Exemple of 2 images, one simple scann, the other reworked…
2 others images, before and after…
Detail from the previous image…
Again, before and after…
Algis's biography
"Algis Kemezys is a guy who can photograph anything , and isn't it wonderful to see a real artist at work! "
Mary Hardiman, The New York Times, 1999
" Kemezys is like a modern day Henri Cartier Bresson, only with multiple levels of perception."
Popular Photography Magazine, 1985
A natural-born photographer, Algis began his career as the only assistant of Berenice Abbott, the doyenne of photography, as she prepared for her final retrospective of a fifty-year span of work.
Algis has travelled the globe and created images both still and video, everywhere he has been from Maine, U.S.A. to Mumbai, India. He has had numerous one-man exhibitions internationally and has shown his prize-winning videos in film festivals, while working for many years as photo-journalist for various publications.
Nature is a great source of inspiration, and the Québec countryside, which mirrors the Maine landscape where he grew up, offers endless possibilities, such as these wildflowers.
Algis's statement
These images of the wildflowers of Québec were created by using the scanner as a camera.
I spent two consecutive summers in the Laurentian town of Val Morin, whose most notable feature is a cascade of wildflowers that circles its lake and extends along the bike path that spokes away from the town for one hundred kilometers.
I would go out in the early morning and ask which flowers would like to be picked and enter the digital world as a new creation. Then I would pick the ones that were swaying most in the wind just to catch my eye. While picking them I would ask for a visual picture of how the flower would like to be arranged and then try to recreate that inspiration on the platen of the scanner.
Part of the difficulty of composing a picture in this fashion is that you are working with a reverse image and always on a full-frame (no cropping). The other is that the arrangement must be just so or it won't work. There is freedom and spontaneity in creating a photograph but one still has to follow strictly the rules of dynamic composition of the Pythagorean golden formula of 1: 1.618.
I called them PreRaphaelite because they follow the "rules" of those mid-nineteenth century poets and painters. They have unconventional compositions (unlike any flower arrangements I have ever seen in photos or paintings); there are pyramidal groupings (stacking); there is of necessity more light on one side of the image than the other, causing an unnatural depiction of the subjects; and there is absolutely a great emphasis on shadow and tone to let the colours fend for themselves and work within the structure of the image.
Originally I left the images un-retouched.
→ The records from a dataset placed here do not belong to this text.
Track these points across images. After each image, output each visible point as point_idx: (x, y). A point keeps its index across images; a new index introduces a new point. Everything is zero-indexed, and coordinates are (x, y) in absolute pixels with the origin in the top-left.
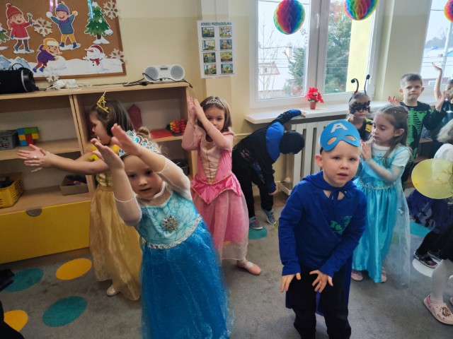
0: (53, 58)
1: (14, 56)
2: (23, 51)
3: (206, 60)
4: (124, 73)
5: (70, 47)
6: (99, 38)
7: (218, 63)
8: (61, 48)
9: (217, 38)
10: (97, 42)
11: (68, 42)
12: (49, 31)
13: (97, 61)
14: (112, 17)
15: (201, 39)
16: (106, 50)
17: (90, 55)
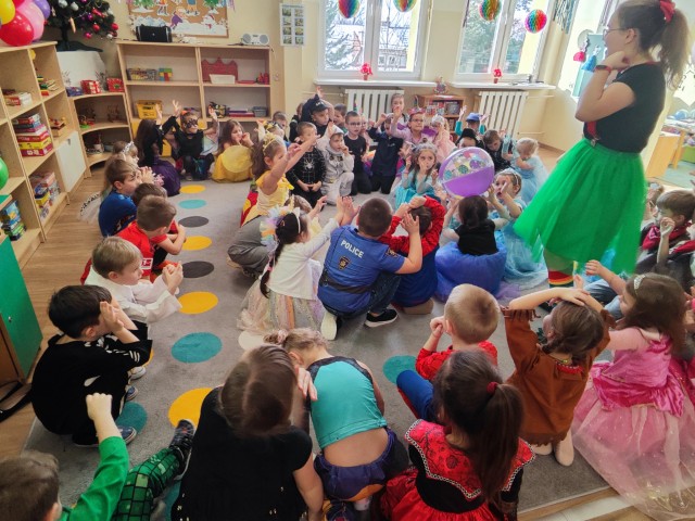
0: (181, 21)
1: (156, 17)
2: (163, 14)
3: (285, 33)
4: (227, 37)
5: (193, 14)
6: (212, 9)
7: (293, 35)
8: (187, 14)
9: (293, 17)
10: (211, 12)
11: (192, 10)
13: (210, 26)
15: (281, 16)
16: (216, 18)
17: (205, 21)
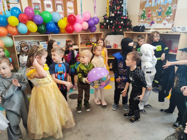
0: (154, 23)
2: (148, 21)
5: (159, 20)
6: (168, 16)
8: (157, 20)
10: (167, 18)
11: (159, 18)
12: (155, 15)
14: (174, 9)
16: (169, 20)
17: (164, 22)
However, the flowers (probably the originals that I had used) kept calling to me to somehow improve on my pictures and make them seem more surreal. Over the years I experimented with re-workings of them using Adobe Photo-Shop attempting to capture a visual interpretation of the auras and perfumes of the flowers with various cyber-techniques.
Byron Ayanoglu
statement
"Nature humbles the most insouciant among us with its frills and its ability to dazzle. Artists, who by definition enjoy above-average sensibilities and powers of observation, have in nature a fount of endless inspiration. In this portfolio of skillfully reinvented wildflowers, Algis lets his imagination run wild to present for our consumption a feast of irresistibly visual portals into a world of his own making. These are no longer merely beautiful flowers that most of us usually look at for fleeting moments during a walk in the countryside. These are works of art that tell stories and that linger in the mind long after we have looked at them. He has taken these fleeting wonders of springtime and made them eternal with attention to detail, with whimsy, with bold use of color and composition, with awe for their fragile and ephemeral airiness, with enormous talent. And an intellect that can particularize the universal truths of seemingly ordinary miracles of nature, enhancing their meaning and exponentially expanding our appreciation. I could happily surround myself with these images to look at them daily, to marvel at their simple complexity, to begin to understand myself."